At the time of its destruction, Portland was valued at about $8,000. It was uncertain whether the machinery would be raised.

==The Jamieson brothers==
Arthur Jamieson, last captain of Portland, was one of several sons of a family from the Isle of Arran, on the Firth of Clyde Scotland, who had emigrated to North American and became involved in the steamboat business. Four of these brothers were to die in steamboat accidents.

As related, Arthur Jamieson died in the wreck of the Portland on March 17, 1851. Smith Baird Jamieson, captain of the Fraser river steamer Fort Yale, was killed on April 14, 1861, when his steamboat's boiler exploded near Hope, British Columbia. In August 1861, Capt. Archibald Jamieson, former master of the Willamette steamer Enterprise, and brother James Baird Jamieson, second engineer, were killed when their new steamer, Cariboo and Fly, then known simply as Cariboo, exploded near Victoria, British Columbia.

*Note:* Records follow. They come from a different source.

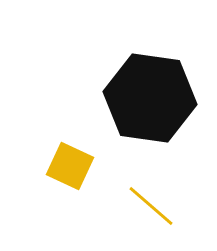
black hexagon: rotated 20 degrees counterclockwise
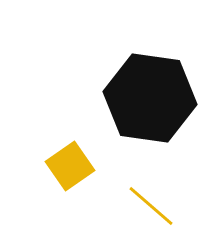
yellow square: rotated 30 degrees clockwise
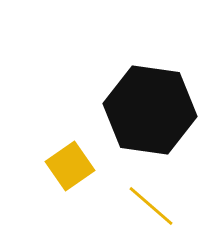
black hexagon: moved 12 px down
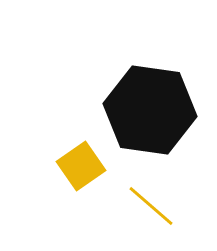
yellow square: moved 11 px right
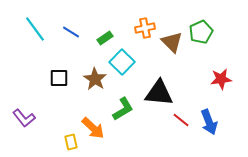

A fifth, unnamed, brother is often reported to have perished in the explosion of the Gazelle on April 8, 1854, at Canemah, Oregon However, a contemporaneous report from the Oregon Spectator about the explosion of the Gazelle, contained a list of the persons killed and injured and made no mention of anyone on board named Jamieson. A fifth, unnamed, Jamieson brother was reported to have died in Oregon City sometime in the 1850s, with no mention of the cause of death. The deceased brothers were reported to have been survived by their mother, then still a resident on the Isle of Arran.

==Historical memory==
The deaths of the Jamieson brothers, including the wreck of the Portland, were the subject of a 1999 song, The Steamboatin' Jamiesons, performed by the Canadian musical group Tiller's Folly.